Menino de 13 anos quebrou duas imagens de santos; segundo a Universal, ações como essas não são incentivadas

Constança Rezende, O Estado de S. Paulo

28 Janeiro 2016 | 15h31

RIO - A Igreja Universal do Reino de Deus (Iurd) enviou nota ao Estado, no início da tarde desta quinta-feira, 28, informando que “condena a violência praticada sob qualquer pretexto ou motivação”. A nota refere-se ao episódio ocorrido na quarta-feira, 27, em Duque de Caxias, cidade na Baixada Fluminense, região metropolitana do Rio. Um estudante de 13 anos, fiel da Iurd, invadiu a Catedral de Santo Antônio e quebrou duas imagens de santos e avariou um crucifixo. Segundo parentes, o adolescente costuma ler a Bíblia e assistir novelas e filmes religiosos o dia inteiro.

“Não se encontrará, jamais, na palavra de um membro da Igreja, seja em Duque de Caxias, em qualquer outra cidade do mundo ou em nossos programas de rádio ou televisão, o incentivo a ações como esta. Orientamos nossos adeptos a respeitarem as convicções das outras pessoas. Além disso, nem a Universal, nem qualquer instituição pode ser responsabilizada por ato condenável cometido por indivíduo, em nome próprio”, declarou, em nota, o Departamento de Comunicação Social e de Relações Institucionais da Universal.

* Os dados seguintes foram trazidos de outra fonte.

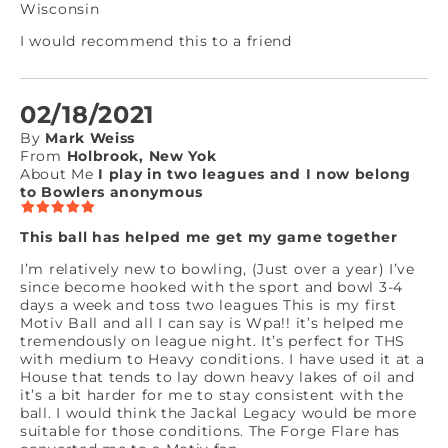
Wisconsin
I would recommend this to a friend
02/18/2021
By
Mark Weiss
From
Holbrook, New Yok
About Me
I play in two leagues and I now belong
to Bowlers anonymous
This ball has helped me get my game together
I’m relatively new to bowling, (Just over a year) I’ve
since become hooked with the sport and bowl 3-4
days a week and toss two leagues This is my first
Motiv Ball and all I can say is Wpa!! it’s helped me
tremendously on league night. It’s perfect for THS
with medium to Heavy conditions. I have used it at a
House that tends to lay down heavy lakes of oil and
it’s a bit harder for me to stay consistent with the
ball. I would think the Jackal Legacy would be more
suitable for those conditions. The Forge Flare has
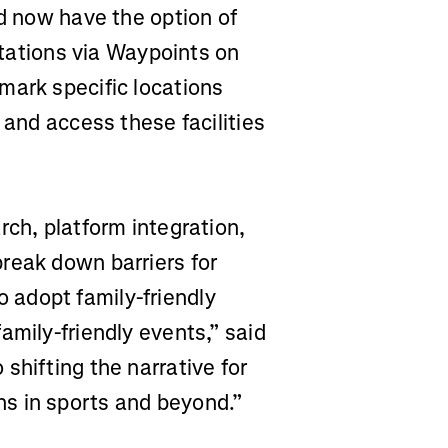
nd now have the option of
 stations via Waypoints on
mark specific locations
 and access these facilities
rch, platform integration,
reak down barriers for
adopt family-friendly
amily-friendly events,” said
shifting the narrative for
s in sports and beyond.”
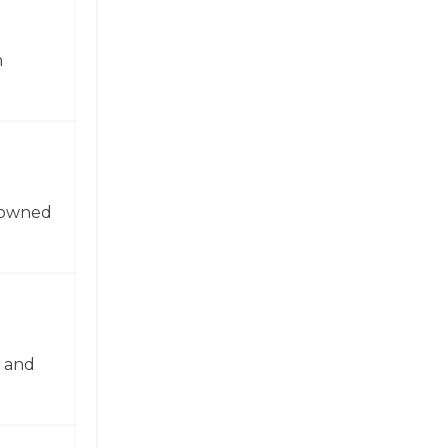
n
enowned
n and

O menino, que estava acompanhado da mãe, a costureira Cláudia Santana de Souza, derrubou propositalmente as imagens de Nossa Senhora Imaculada Conceição e do Sagrado Coração de Jesus no chão, depois interpelar fiéis dizendo que a Bíblia repudiava a adoração a imagens. De acordo com o padre Renato Gentile, vigário geral da igreja, profissionais em recuperação de estátuas disseram que os danos são irreparáveis. As imagens tinham cerca de 60 anos, mediam 1,5 m de altura e eram feitas de gesso e madeira. 

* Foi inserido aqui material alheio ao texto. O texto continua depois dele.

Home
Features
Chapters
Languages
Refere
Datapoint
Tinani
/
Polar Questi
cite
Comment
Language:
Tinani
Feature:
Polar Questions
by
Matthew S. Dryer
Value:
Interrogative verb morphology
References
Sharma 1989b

O caso foi registrado na 62ª Delegacia de Polícia, em Duque de Caxias. No depoimento, feito na companhia da mãe, o agressor voltou a falar que a Bíblia proíbe a adoração de imagens de santos, mas demonstrou estar arrependido e disse que nunca mais fará algo similar. Ele responderá por crime análogo a dano ao patrimônio - artigo 163 do Código Penal, que, no caso dos infratores maiores dos 18 anos, prevê pena de um a seis meses de detenção ou multa.